Jobs:
[a] Answer these questions using the profile of Chris Vanocur:
(i) From which university did he earn his BS in Speech?
(ii) In what month and year was he fired from KTVX?
(iii) Who is named as his father?
[b] Return the passage of the Chris Vanocur profile from "- Awards: George" to "Editors award (1998)", copied word for word.
[c] Write the next part of the Chris Vanocur profile, picking up after its final sentence.
---------- Excerpted passage ----------
- Education: Northwestern University (BS, Speech) University of Edinburgh (study abroad) Western Knight Fellow, University of Southern California
- Occupation: Television journalist
- Employer(s): WSYX/WTTE, Columbus, Ohio
- Notable work: Reporting on Salt Lake City Olympic bid scandal
- Parent: Sander Vanocur (father)
- Awards: George Foster Peabody Award (1998) duPont-Columbia Silver Baton RTNDA Edward R. Murrow Award Investigative Reporters and Editors award (1998)

= Chris Vanocur =

American television journalist

Chris Vanocur is an American television journalist for WSYX/WTTE in Columbus, Ohio. He is a former reporter for KTVX.

Chris was honored with both a duPont-Columbia University Silver Baton and a George Foster Peabody Award for his role
in uncovering Salt Lake City's Olympic bid scandal.

Chris was fired from KTVX in December 2012 when new owners let go several on-air reporters and most of the office staff. In 2013, Chris was hired by the ABC/FOX duopoly WSYX/WTTE in Columbus, Ohio as a senior reporter.
---------- Records shown ----------
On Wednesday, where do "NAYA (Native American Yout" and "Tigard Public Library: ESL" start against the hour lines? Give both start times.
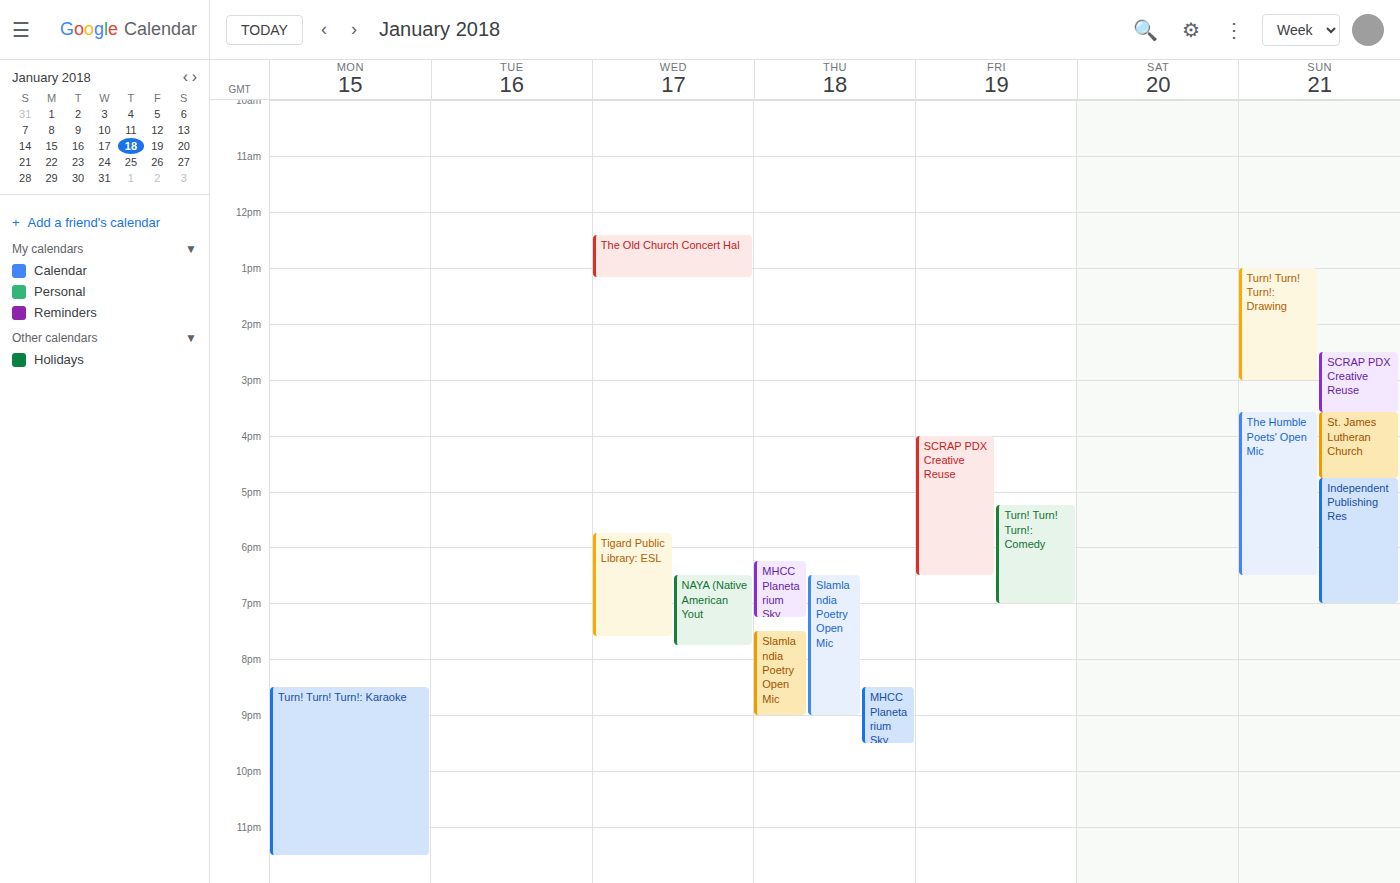
"NAYA (Native American Yout": 6:30 PM, halfway between the 6 PM and 7 PM lines. "Tigard Public Library: ESL": 5:45 PM, neither: three quarters of the way from the 5 PM line to the 6 PM line.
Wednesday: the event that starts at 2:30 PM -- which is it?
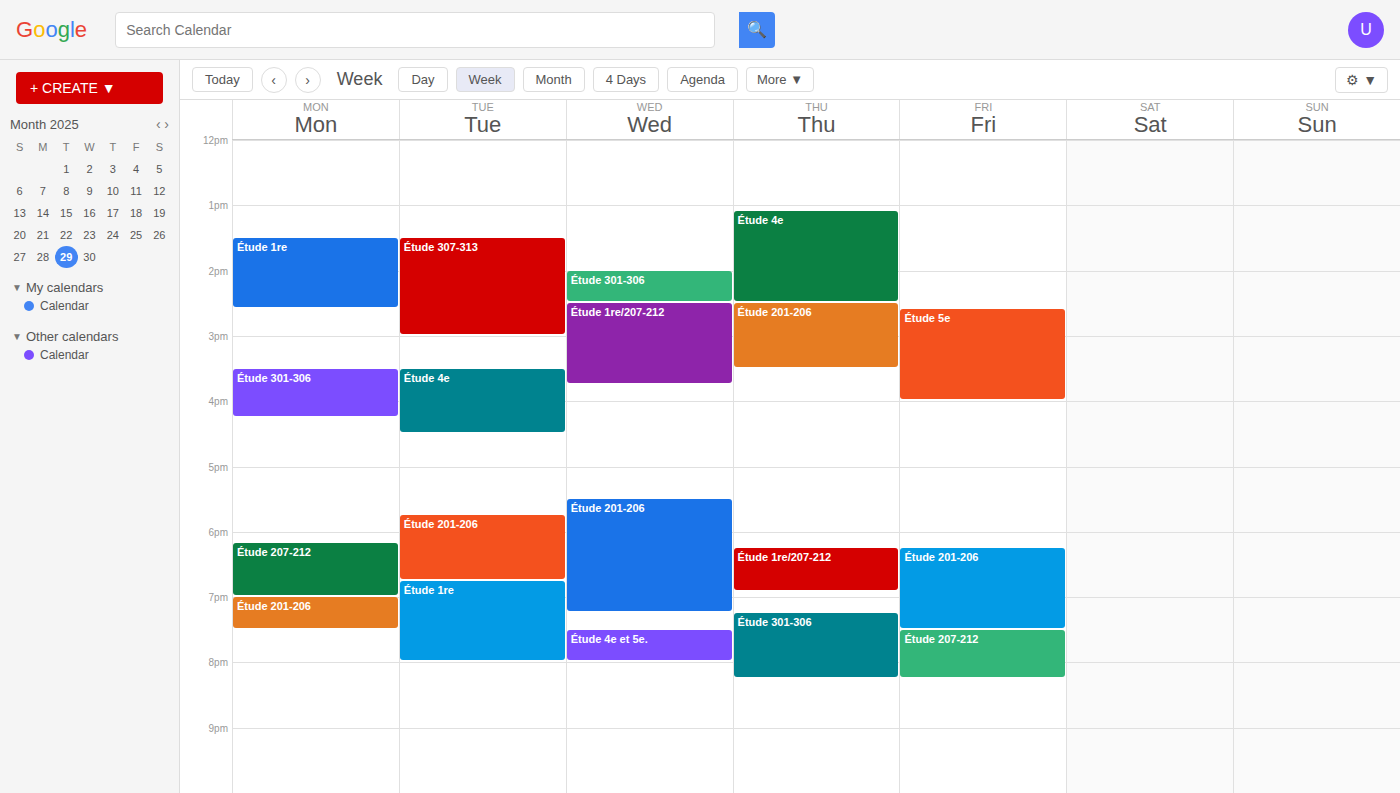
"Étude 1re/207-212"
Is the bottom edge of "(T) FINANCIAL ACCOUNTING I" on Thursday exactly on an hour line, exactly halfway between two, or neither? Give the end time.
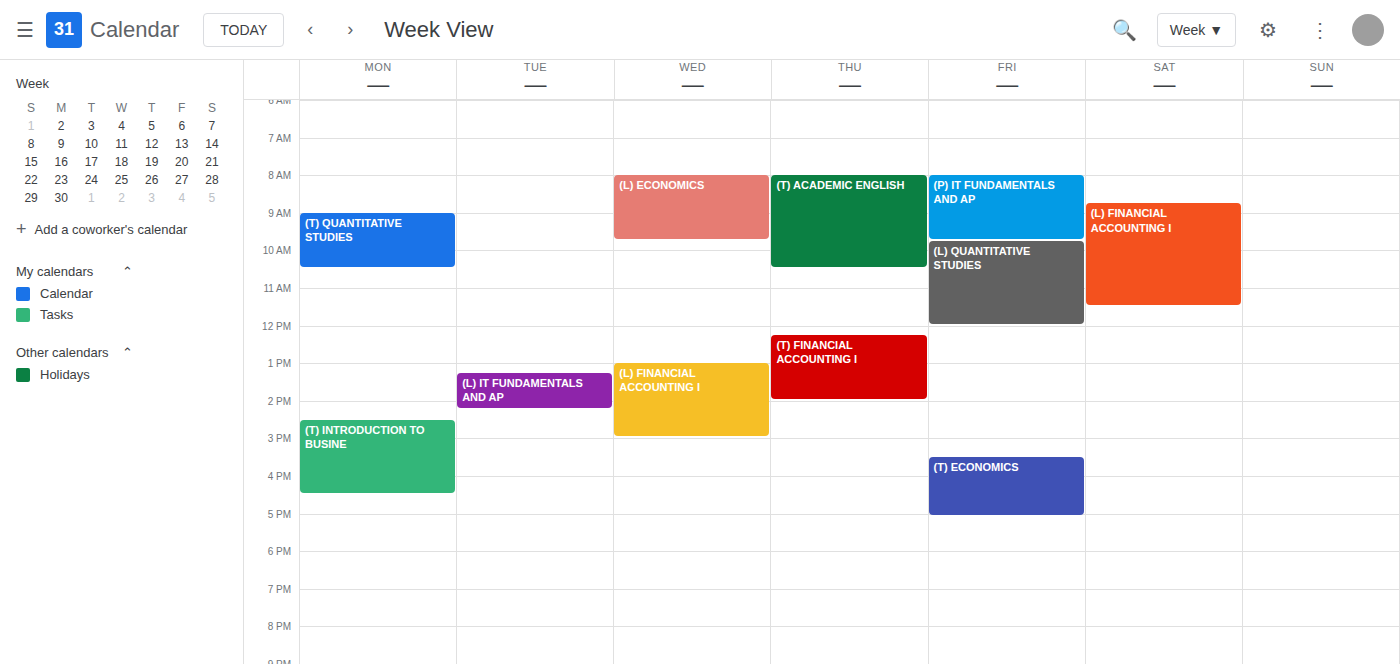
2:00 PM -- exactly on the 2 PM line.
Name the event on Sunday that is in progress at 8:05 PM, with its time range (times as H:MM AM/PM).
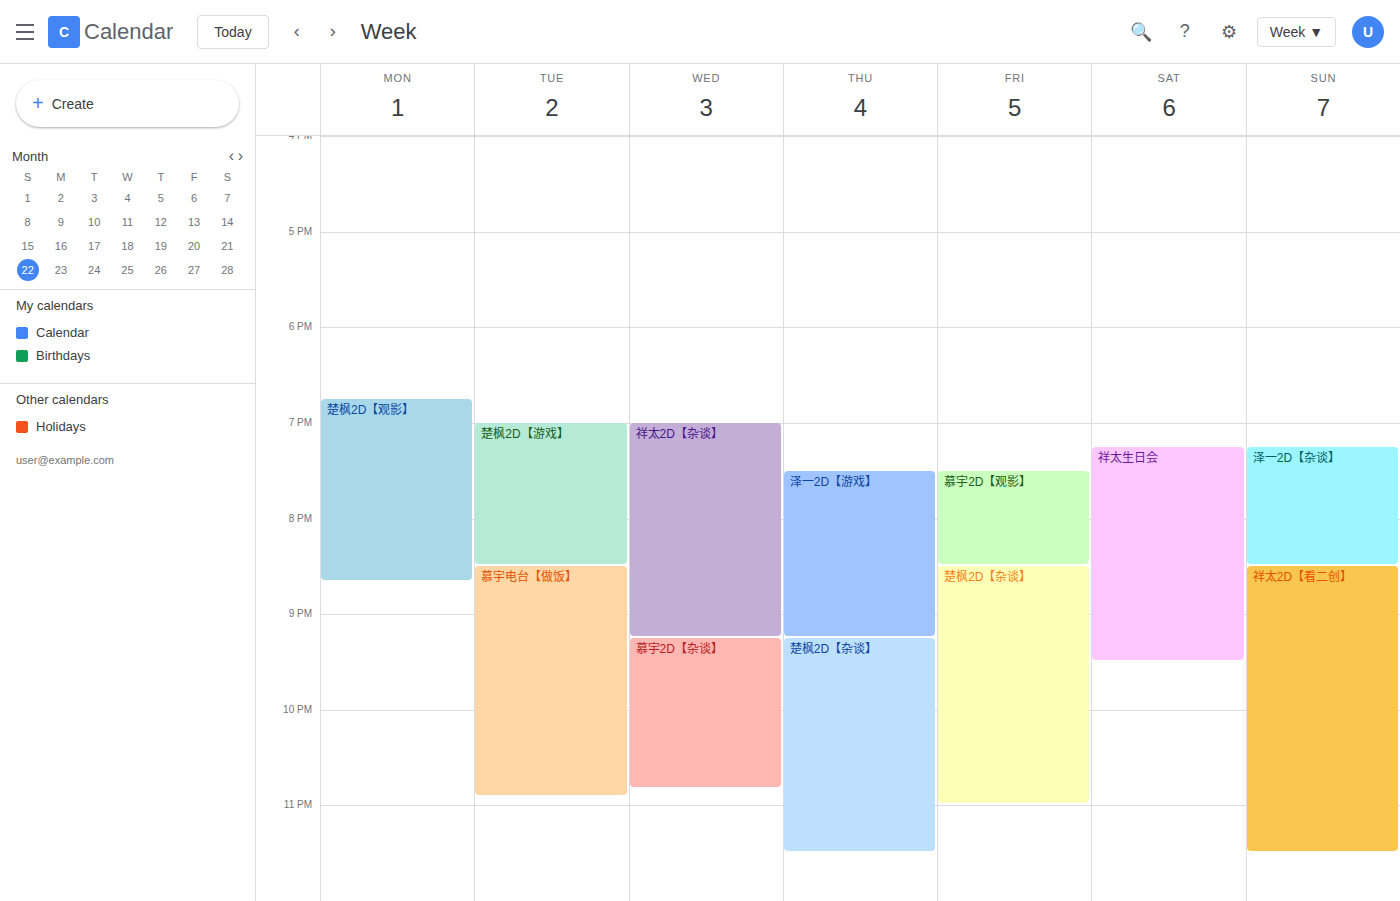
"泽一2D【杂谈】", 7:15 PM to 8:30 PM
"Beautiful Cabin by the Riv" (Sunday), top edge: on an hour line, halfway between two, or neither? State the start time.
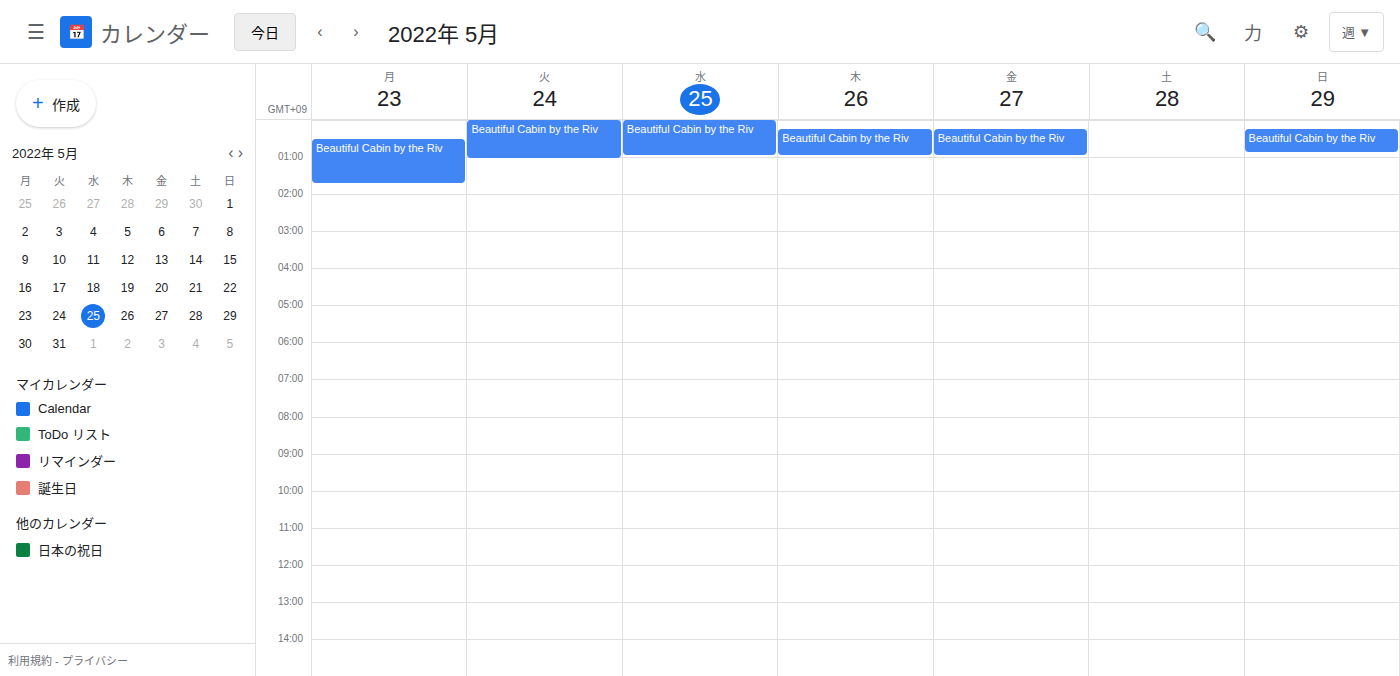
12:15 AM -- neither: a quarter of the way from the 12 AM line to the 1 AM line.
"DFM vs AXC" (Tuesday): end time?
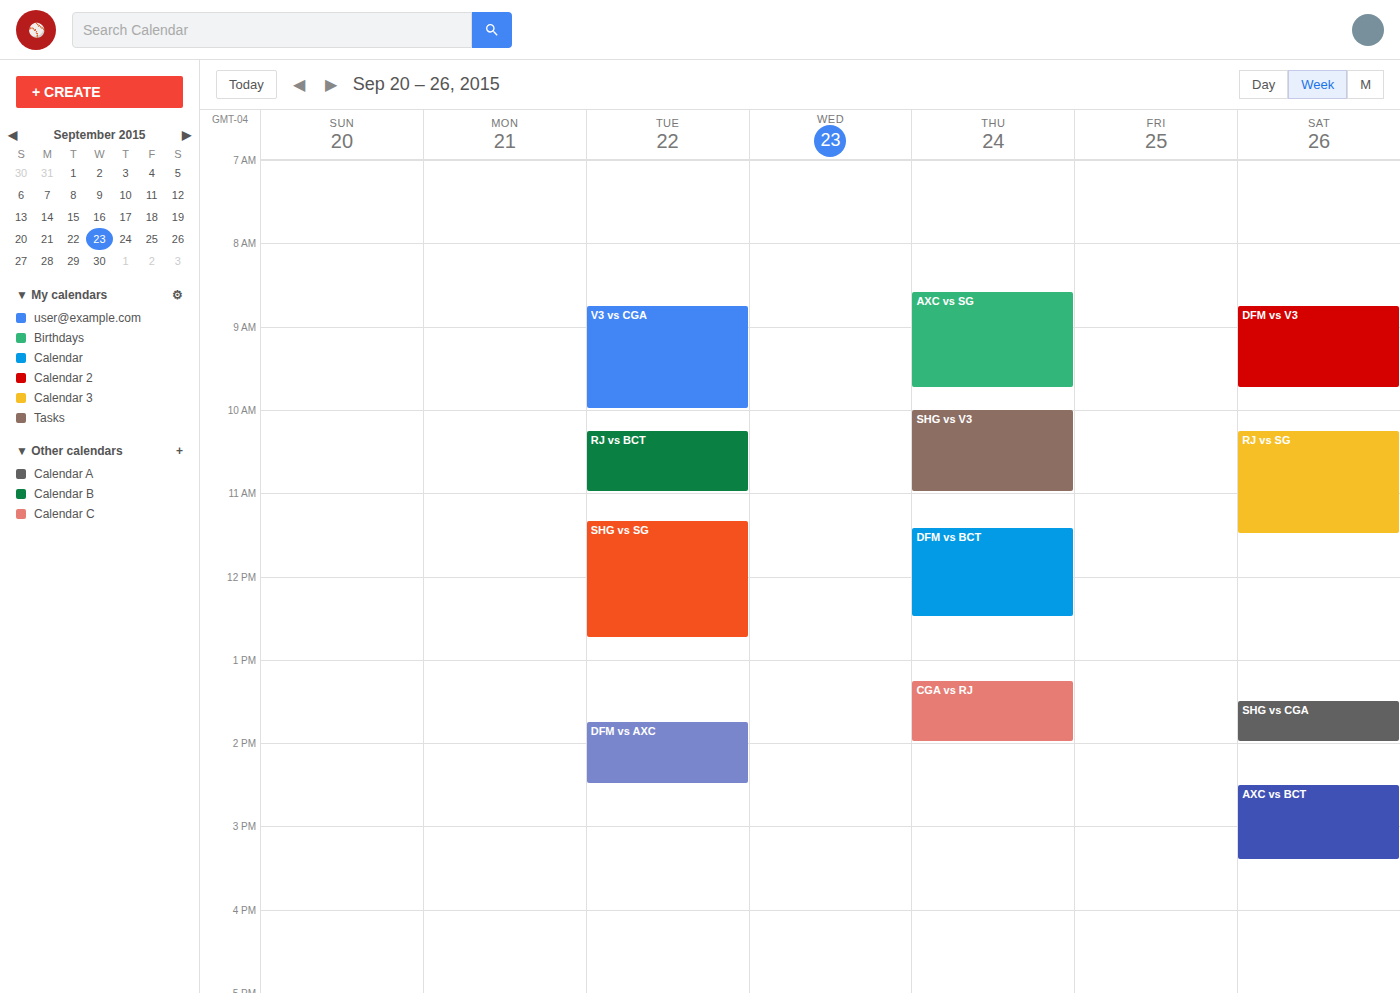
----------
Task answers:
[a]
(i) Northwestern University
(ii) December 2012
(iii) Sander Vanocur

[b]
- Awards: George Foster Peabody Award (1998) duPont-Columbia Silver Baton RTNDA Edward R. Murrow Award Investigative Reporters and Editors award (1998)

[c]
He was named to the 2015 list of best state political reporters by the "Fix" section of the Washington Post.

He graduated from Northwestern University with a Bachelor of Science degree in speech in 1982. He studied abroad at University of Edinburgh.
He was a Western Knight Fellow at University of Southern California.
His father is Sander Vanocur.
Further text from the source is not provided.